___ Supplied records

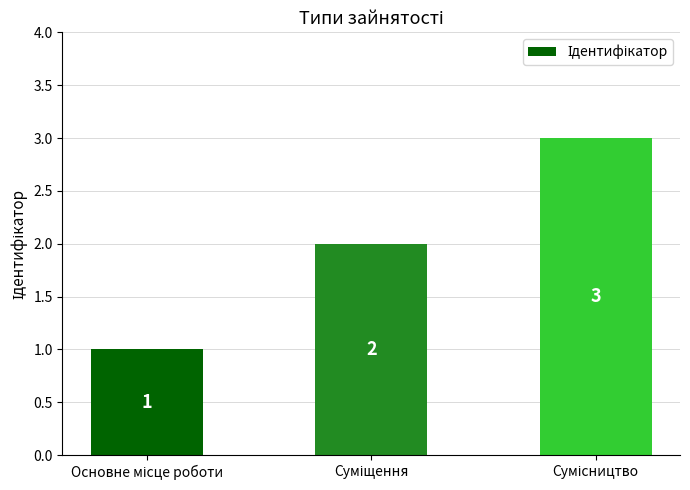

What is the greatest value displayed?

3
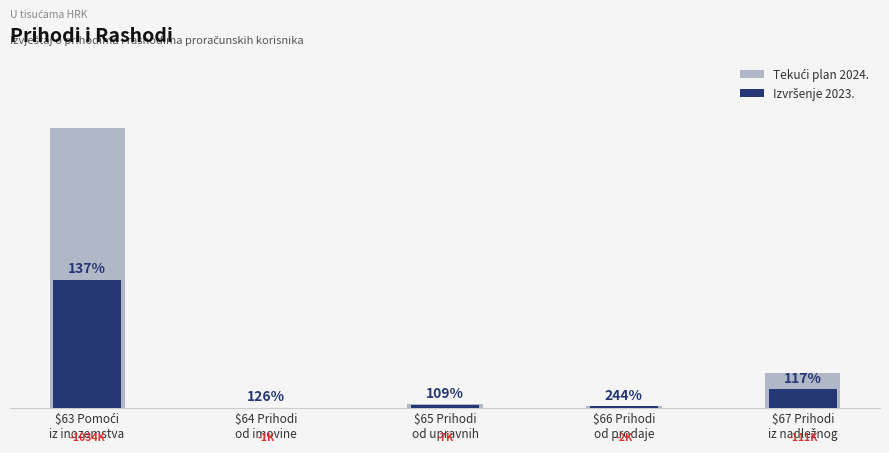

What is the difference between the maximum and minimum values in the Izvršenje 2023. series?

872632.5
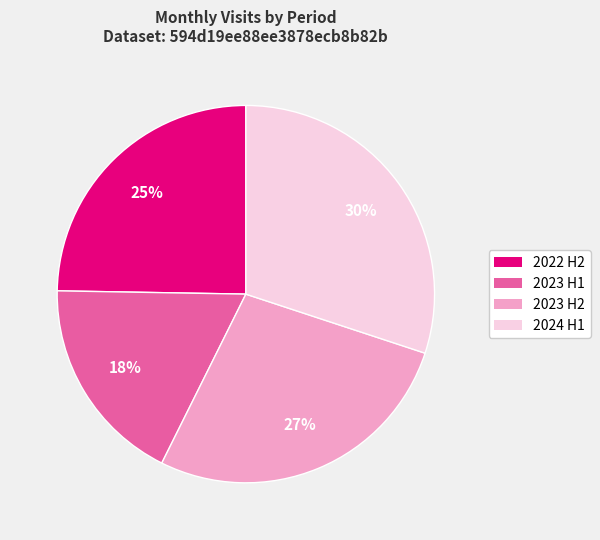

Does any single category account for the majority?

No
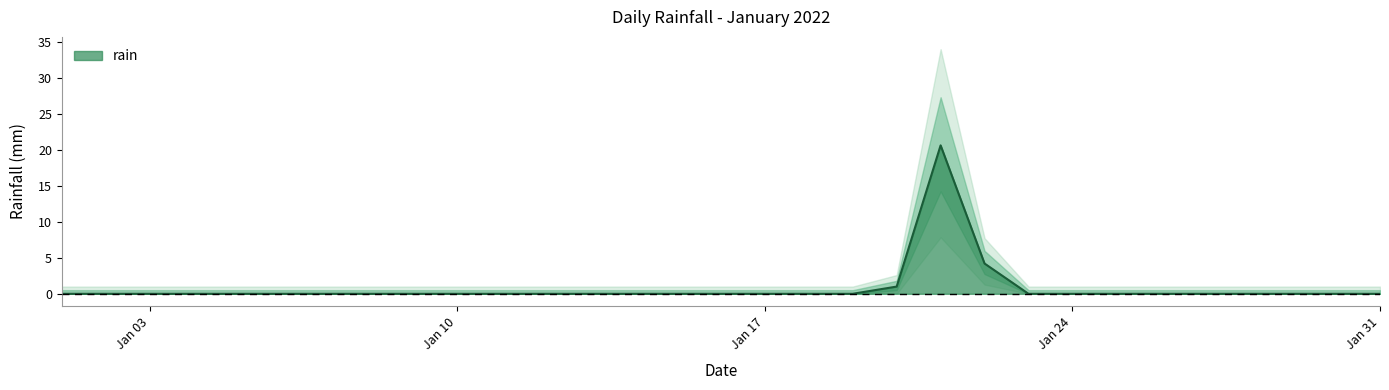

What is the difference between the values at 2022-01-18 and 2022-01-22?

4.2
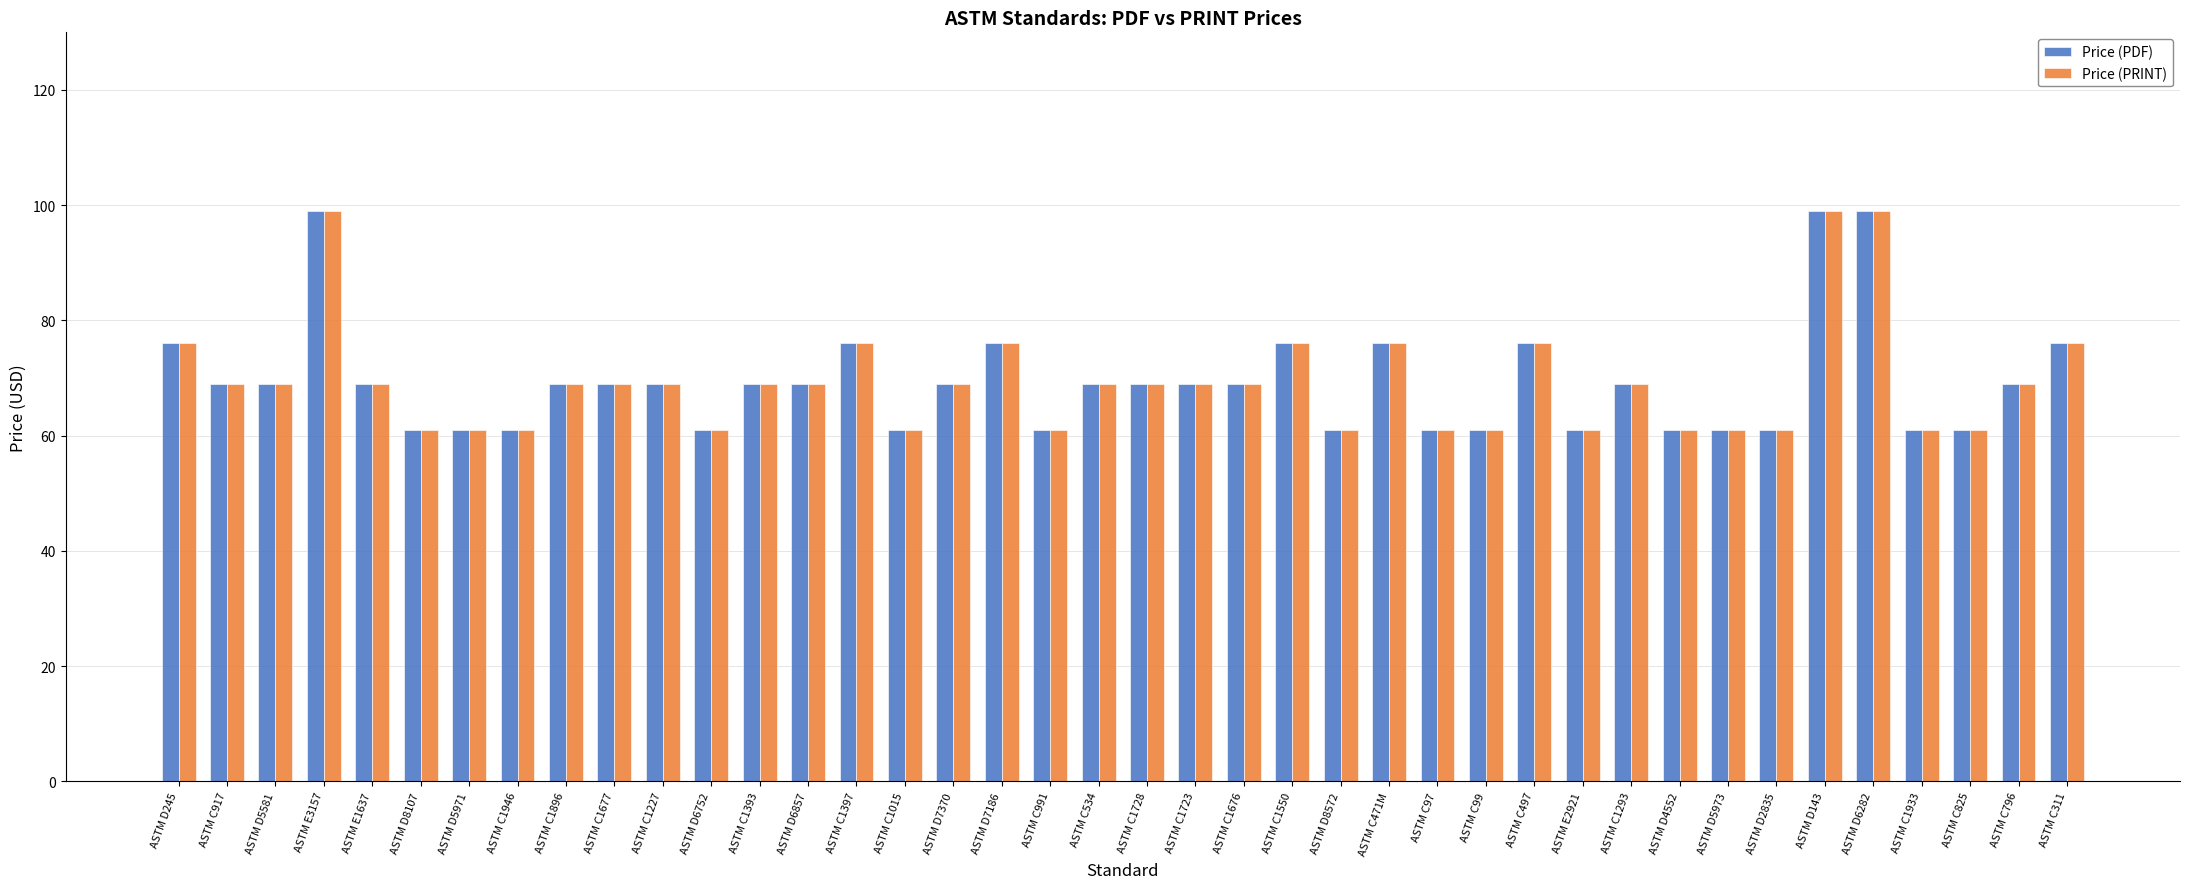

The value of Price (PDF) at ASTM C796 is 124. True or false?

False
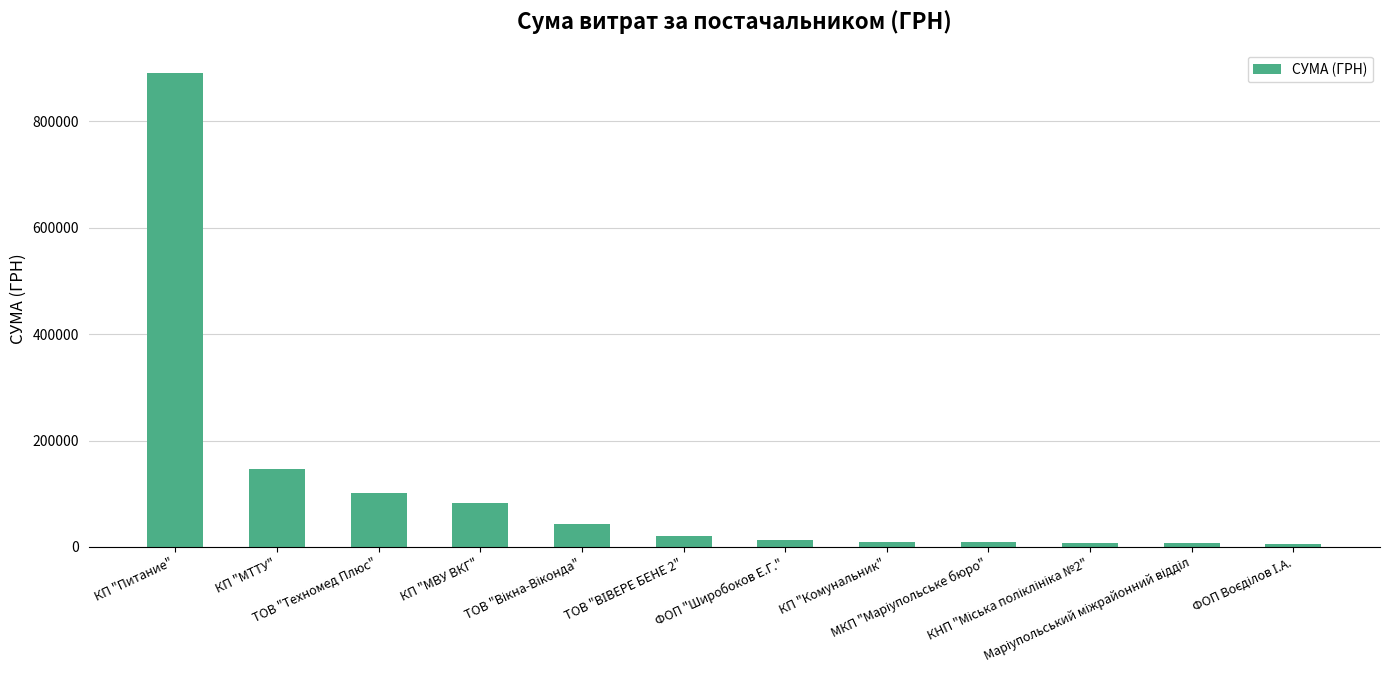

What is the difference between the maximum and minimum values?

883712.8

______

To do:
Starting at the line containing "What is the difference between the values" and ending at the last line of the data above, recast those lines as a numbered list without the blank lines. Leave the pictures out.

Written response:
1. What is the difference between the values at 2022-01-18 and 2022-01-22?
2. 4.2
3. The value of Price (PDF) at ASTM C796 is 124. True or false?
4. False
5. What is the difference between the maximum and minimum values?
6. 883712.8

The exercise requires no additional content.